December 11

What was advertised in a colonial American newspaper 250 years ago today?

Dec 11 - 12:11:1769 Boston Evening-Post
Boston Evening-Post (December 11, 1769).

“Printed Catalogues of which will be given gratis.”

On December 11, 1769, auctioneer Joseph Russell placed advertisements about an estate sale “At the House of the late Mr. John Knight” in the Boston Evening-Post, the Boston-Gazette, and the Massachusetts Gazette and Boston and Boston Post-Boy. He inserted the same advertisement in the Massachusetts Gazette and Boston Weekly News-Letter four days later, informing prospective bidders that a “PUBLIC VENDUE” or auction of Knight’s “House-Furniture” would take place on December 20. Items up for bid included “Feather Beds, Bedsteds, and Bedding,” “a great Variety of Mens & Womens Wearing Apparel,” and “Shoe and Knee Buckles.” In additional to those items, Russell planned to auction “a valuable Library of Books, consisting of History and Divinity.”

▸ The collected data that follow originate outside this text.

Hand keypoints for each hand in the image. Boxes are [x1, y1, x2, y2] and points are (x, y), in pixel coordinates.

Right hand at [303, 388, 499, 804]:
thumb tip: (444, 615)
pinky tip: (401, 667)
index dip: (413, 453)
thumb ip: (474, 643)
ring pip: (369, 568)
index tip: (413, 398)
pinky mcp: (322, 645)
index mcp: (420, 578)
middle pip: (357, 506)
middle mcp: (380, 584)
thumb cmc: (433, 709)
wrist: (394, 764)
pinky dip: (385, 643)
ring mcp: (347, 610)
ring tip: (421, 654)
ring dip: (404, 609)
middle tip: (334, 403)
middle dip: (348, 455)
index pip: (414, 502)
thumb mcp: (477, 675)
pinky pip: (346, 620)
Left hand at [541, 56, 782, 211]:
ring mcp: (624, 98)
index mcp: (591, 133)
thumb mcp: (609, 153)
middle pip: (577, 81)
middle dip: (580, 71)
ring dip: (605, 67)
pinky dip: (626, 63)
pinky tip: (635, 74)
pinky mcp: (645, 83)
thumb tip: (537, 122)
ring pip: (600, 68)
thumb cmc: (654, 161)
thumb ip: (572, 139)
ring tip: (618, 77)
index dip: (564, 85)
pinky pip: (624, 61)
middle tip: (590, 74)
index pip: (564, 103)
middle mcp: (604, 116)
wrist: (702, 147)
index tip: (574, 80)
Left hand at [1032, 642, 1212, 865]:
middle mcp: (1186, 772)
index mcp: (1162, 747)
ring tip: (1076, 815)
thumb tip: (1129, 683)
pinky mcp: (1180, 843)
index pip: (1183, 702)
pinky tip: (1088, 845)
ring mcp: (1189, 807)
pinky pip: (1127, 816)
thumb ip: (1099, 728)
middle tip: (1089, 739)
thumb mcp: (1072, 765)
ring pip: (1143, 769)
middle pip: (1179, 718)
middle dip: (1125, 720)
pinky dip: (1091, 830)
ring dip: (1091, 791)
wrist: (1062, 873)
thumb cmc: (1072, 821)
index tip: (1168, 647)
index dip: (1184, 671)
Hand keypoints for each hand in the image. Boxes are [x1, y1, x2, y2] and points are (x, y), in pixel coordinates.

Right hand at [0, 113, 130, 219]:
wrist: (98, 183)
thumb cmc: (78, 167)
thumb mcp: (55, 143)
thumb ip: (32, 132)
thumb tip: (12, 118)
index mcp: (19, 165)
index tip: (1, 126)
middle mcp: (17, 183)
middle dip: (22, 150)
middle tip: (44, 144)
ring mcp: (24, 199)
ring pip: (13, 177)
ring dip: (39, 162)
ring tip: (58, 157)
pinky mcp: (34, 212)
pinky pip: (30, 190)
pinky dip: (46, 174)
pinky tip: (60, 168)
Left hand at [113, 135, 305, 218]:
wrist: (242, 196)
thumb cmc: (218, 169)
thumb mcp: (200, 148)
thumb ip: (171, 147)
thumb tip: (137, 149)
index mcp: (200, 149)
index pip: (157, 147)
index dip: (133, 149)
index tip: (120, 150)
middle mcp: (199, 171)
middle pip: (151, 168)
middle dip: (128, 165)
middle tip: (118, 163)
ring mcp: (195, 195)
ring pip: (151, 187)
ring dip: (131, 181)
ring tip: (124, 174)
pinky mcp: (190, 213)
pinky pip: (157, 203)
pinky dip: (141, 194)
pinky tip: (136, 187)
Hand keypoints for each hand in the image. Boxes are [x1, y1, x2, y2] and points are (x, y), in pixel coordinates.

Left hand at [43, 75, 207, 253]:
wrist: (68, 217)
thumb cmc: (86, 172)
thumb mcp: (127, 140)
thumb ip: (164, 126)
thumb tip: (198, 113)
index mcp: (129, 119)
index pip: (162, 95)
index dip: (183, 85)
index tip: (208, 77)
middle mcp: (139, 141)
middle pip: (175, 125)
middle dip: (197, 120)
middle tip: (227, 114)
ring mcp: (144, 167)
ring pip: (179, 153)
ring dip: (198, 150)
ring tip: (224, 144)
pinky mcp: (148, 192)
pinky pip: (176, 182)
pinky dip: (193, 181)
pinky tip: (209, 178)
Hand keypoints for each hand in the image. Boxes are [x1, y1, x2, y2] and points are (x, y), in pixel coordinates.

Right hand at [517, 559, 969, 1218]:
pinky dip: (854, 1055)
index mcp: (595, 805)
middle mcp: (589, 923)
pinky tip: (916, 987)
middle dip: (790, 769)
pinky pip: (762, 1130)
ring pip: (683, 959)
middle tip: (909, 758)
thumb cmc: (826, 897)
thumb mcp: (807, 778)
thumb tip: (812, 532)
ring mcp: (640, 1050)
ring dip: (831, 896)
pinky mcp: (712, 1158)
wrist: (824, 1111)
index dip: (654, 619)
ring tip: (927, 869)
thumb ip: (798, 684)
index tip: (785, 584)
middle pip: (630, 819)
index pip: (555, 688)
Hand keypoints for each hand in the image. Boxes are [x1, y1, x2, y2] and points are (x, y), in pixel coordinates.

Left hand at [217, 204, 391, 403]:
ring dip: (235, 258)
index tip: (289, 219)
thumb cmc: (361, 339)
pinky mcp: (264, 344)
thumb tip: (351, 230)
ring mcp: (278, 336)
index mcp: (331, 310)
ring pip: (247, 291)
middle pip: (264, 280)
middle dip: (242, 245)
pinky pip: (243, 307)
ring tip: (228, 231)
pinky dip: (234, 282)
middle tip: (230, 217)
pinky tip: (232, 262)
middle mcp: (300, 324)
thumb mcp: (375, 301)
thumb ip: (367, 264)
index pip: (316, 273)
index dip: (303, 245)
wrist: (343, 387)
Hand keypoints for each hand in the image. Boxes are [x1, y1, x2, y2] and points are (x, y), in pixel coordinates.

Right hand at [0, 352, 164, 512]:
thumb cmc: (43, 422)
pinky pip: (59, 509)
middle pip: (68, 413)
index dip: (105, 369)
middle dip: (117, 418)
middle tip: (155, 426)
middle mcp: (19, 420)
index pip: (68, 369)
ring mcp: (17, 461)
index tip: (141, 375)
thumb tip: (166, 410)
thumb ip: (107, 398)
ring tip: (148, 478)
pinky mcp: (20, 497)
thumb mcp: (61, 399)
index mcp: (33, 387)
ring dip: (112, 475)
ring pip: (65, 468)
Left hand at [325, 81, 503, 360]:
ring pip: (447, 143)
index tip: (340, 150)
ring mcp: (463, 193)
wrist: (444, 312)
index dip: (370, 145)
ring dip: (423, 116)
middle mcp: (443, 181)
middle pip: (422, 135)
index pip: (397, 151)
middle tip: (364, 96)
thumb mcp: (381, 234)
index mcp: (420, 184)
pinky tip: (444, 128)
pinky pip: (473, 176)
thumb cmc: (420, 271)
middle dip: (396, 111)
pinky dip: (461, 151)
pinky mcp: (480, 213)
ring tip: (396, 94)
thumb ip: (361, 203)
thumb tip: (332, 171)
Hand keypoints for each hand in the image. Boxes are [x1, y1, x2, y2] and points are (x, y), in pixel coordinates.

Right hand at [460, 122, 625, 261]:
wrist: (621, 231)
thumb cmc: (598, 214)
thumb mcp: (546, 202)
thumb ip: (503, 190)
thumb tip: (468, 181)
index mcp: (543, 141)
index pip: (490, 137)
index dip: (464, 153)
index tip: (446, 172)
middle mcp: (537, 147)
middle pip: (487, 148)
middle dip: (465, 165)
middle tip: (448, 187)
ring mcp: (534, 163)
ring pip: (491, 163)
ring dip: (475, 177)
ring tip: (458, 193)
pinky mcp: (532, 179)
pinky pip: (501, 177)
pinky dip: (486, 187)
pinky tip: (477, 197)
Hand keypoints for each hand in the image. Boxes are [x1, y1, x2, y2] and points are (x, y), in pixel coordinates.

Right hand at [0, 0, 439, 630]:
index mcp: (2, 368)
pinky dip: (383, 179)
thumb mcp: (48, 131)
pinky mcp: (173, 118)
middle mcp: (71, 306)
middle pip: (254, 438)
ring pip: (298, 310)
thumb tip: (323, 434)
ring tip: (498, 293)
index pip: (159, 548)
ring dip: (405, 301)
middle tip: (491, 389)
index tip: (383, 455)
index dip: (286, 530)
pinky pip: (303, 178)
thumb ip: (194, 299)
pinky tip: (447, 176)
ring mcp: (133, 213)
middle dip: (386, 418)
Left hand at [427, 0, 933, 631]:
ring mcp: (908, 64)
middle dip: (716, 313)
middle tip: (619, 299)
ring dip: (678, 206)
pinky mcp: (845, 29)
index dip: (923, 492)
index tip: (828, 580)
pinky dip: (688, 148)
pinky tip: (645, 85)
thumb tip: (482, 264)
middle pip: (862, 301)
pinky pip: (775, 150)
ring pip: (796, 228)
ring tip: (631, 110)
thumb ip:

The advertisement concluded with a note that “printed Catalogues … will be given gratis.” Those catalogs may have listed all of the items to be sold at auction, but more likely they listed only the books. That same year in Philadelphia William Bradford and Thomas Bradford printed a Catalogue of Books, to be Sold, by Public Auction, at the City Vendue-Store, in Front-Street. That catalog was a broadsheet with four columns; the format lent itself well to posting the catalog around town. Other eighteenth-century catalogs resembled pamphlets instead.

Auctioneers, printers, and booksellers regularly advised newspaper readers that they published book catalogs and distributed free copies, using one advertising medium to promote another. Some historians of print culture suspect that some references to such catalogs in newspaper advertisements led to bibliographic ghosts, alluding to catalogs that were never printed despite the promises or best intentions of the advertisers. For those that did make it to press, book catalogs were even more ephemeral than newspapers, making it less likely that colonists saved rather than discarded them. Still, enough have survived to demonstrate that auctioneers and others did print and distribute catalogs as a means of informing consumers and inciting demand. Newspapers notices were the most voluminous form of advertising in early America, but other marketing media, including catalogs, circulated as well. Russell expected his newspaper advertisements and book catalog to work in tandem.